Give back, word for word, the lines in the listing below from the one holding "ring dip: (760, 613)" down to the one holding "thumb ip: (671, 614)", both ends included.

START Material for this task

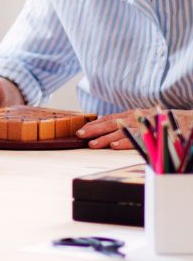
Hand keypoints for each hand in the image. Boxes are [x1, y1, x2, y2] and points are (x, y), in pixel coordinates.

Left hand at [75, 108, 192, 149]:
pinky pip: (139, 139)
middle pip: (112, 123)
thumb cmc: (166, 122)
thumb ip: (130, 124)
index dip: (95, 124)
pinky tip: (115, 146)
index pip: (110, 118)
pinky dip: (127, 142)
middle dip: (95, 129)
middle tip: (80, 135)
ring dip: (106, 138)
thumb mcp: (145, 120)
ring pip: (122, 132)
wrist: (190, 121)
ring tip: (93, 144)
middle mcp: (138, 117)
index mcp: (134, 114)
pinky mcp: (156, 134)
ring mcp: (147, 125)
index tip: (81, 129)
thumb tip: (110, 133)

END Material for this task
START Material for this task

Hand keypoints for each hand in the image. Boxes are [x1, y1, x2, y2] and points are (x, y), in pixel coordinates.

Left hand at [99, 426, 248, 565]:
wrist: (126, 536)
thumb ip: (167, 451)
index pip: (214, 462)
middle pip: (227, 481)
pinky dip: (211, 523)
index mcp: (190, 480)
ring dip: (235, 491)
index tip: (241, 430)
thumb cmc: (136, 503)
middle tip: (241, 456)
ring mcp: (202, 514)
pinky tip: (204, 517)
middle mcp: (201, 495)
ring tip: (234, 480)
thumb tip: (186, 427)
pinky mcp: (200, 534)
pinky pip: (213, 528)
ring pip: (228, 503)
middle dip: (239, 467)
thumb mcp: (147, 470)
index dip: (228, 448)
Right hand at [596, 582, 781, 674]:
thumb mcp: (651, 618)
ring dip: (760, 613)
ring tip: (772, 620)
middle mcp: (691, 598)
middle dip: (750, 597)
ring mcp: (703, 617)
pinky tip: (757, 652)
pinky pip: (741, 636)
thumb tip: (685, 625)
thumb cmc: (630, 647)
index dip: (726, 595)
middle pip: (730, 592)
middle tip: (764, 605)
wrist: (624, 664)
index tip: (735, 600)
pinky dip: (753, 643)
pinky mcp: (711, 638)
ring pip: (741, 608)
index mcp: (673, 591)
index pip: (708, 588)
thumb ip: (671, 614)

END Material for this task

__Result of the exercise__.
ring dip: (760, 613)
ring tip: (772, 620)
middle mcp: (691, 598)
middle dip: (750, 597)
ring mcp: (703, 617)
pinky tip: (757, 652)
pinky pip: (741, 636)
thumb tip: (685, 625)
thumb cmc: (630, 647)
index dip: (726, 595)
middle pip: (730, 592)
middle tip: (764, 605)
wrist: (624, 664)
index tip: (735, 600)
pinky dip: (753, 643)
pinky mcp: (711, 638)
ring pip: (741, 608)
index mcp: (673, 591)
index pip: (708, 588)
thumb ip: (671, 614)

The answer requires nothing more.